Work request 1: Translate this sentence from the passage on HID lamp mounting into French: "The arc tube 120 is mechanically supported at each end by an arc tube holder 122,124."
==== Selected text
Lamps with Large Arc Tubes:
[0020] An embodiment of the present invention is suitable for HID lamps having relatively
large arc tube. These lamps typically include high wattage lamps (i.e. lamps of greater
than 150 watts), but may also include other wattage lamps that include a heat reflector
mounted near the base of the lamp. The welds used to maintain the mechanical integrity
of the arc tube mounts in these lamps are particularly susceptible to failure due
to the relative size of the arc tubes in such lamps compared to the arc tubes in other
lamps. Relatively large lamps typically include a heat reflector mounted between the
arc tube and the lamp base to protect the lamp base from excessive heat due to radiation
from the arc tube and convection. These large lamps also typically include a spacer
mounted near the closed end of the outer envelope to reduce lateral movement of the
mounting structure within the envelope.
[0021] Figure 1 illustrates one embodiment of a mounting structure according to the present
invention for mechanically supporting and electrically coupling the arc tube in an
HID lamp. With reference to Figure 1, the mounting structure 100 includes a frame
102 which is mechanically connected at one end to a lamp stem assembly 104. The stem
assembly 104 comprises a stem 106, a stem clip 108, and two stem leads 110 which provide
an electrical coupling between the arc tube 120 supported within the outer lamp envelope
(not shown) to a source of electrical power (not shown) for operating the lamp.
[0022] The arc tube 120 is mechanically supported at each end by an arc tube holder 122,124.
In one embodiment of the present invention, the integrity of the mechanical support
of the arc tube holders 122,124 from the frame 102 is maintained without welds.
[0023] A heat reflector 140 is supported from the frame 102 between the arc tube 120 and
the lamp stem assembly 104. A spacer 141 is supported from the frame 102 near the
other end of the frame. In one embodiment of the present invention, the integrity
of the mechanical support of the heat reflector and/or the spacer 141 from the frame
102 is maintained without welds. In another embodiment of the present invention, the
spacer 141 may comprise an element identical to the heat reflector 140 thus reducing
the number of different components required in the fabrication of the mounting structure.
========
==== Data extract
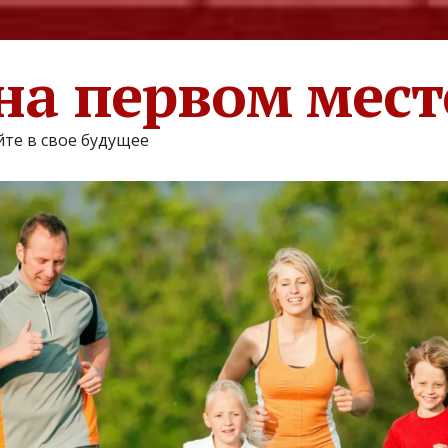
на первом мест
те в свое будущее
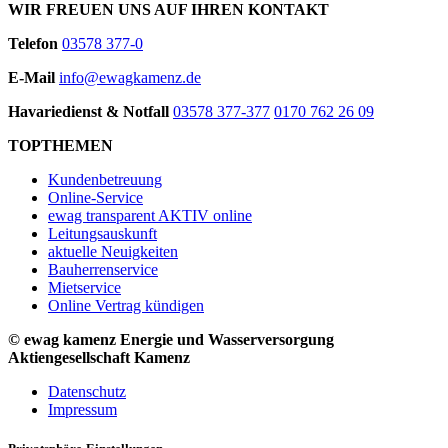
WIR FREUEN UNS AUF IHREN KONTAKT
Telefon
03578 377-0
E-Mail
info@ewagkamenz.de
Havariedienst & Notfall
03578 377-377
0170 762 26 09
TOPTHEMEN
Kundenbetreuung
Online-Service
ewag transparent AKTIV online
Leitungsauskunft
aktuelle Neuigkeiten
Bauherrenservice
Mietservice
Online Vertrag kündigen
© ewag kamenz Energie und Wasserversorgung
Aktiengesellschaft Kamenz
Datenschutz
Impressum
========
Work request 2: Write out every line of the listing above word for word, omitting the pictures.

Answer box 1: Le tube à arc 120 est soutenu mécaniquement à chaque extrémité par un support de tube à arc 122,124.

Answer box 2:
на первом мест
те в свое будущее
WIR FREUEN UNS AUF IHREN KONTAKT
Telefon
03578 377-0
E-Mail
info@ewagkamenz.de
Havariedienst & Notfall
03578 377-377
0170 762 26 09
TOPTHEMEN
Kundenbetreuung
Online-Service
ewag transparent AKTIV online
Leitungsauskunft
aktuelle Neuigkeiten
Bauherrenservice
Mietservice
Online Vertrag kündigen
© ewag kamenz Energie und Wasserversorgung
Aktiengesellschaft Kamenz
Datenschutz
Impressum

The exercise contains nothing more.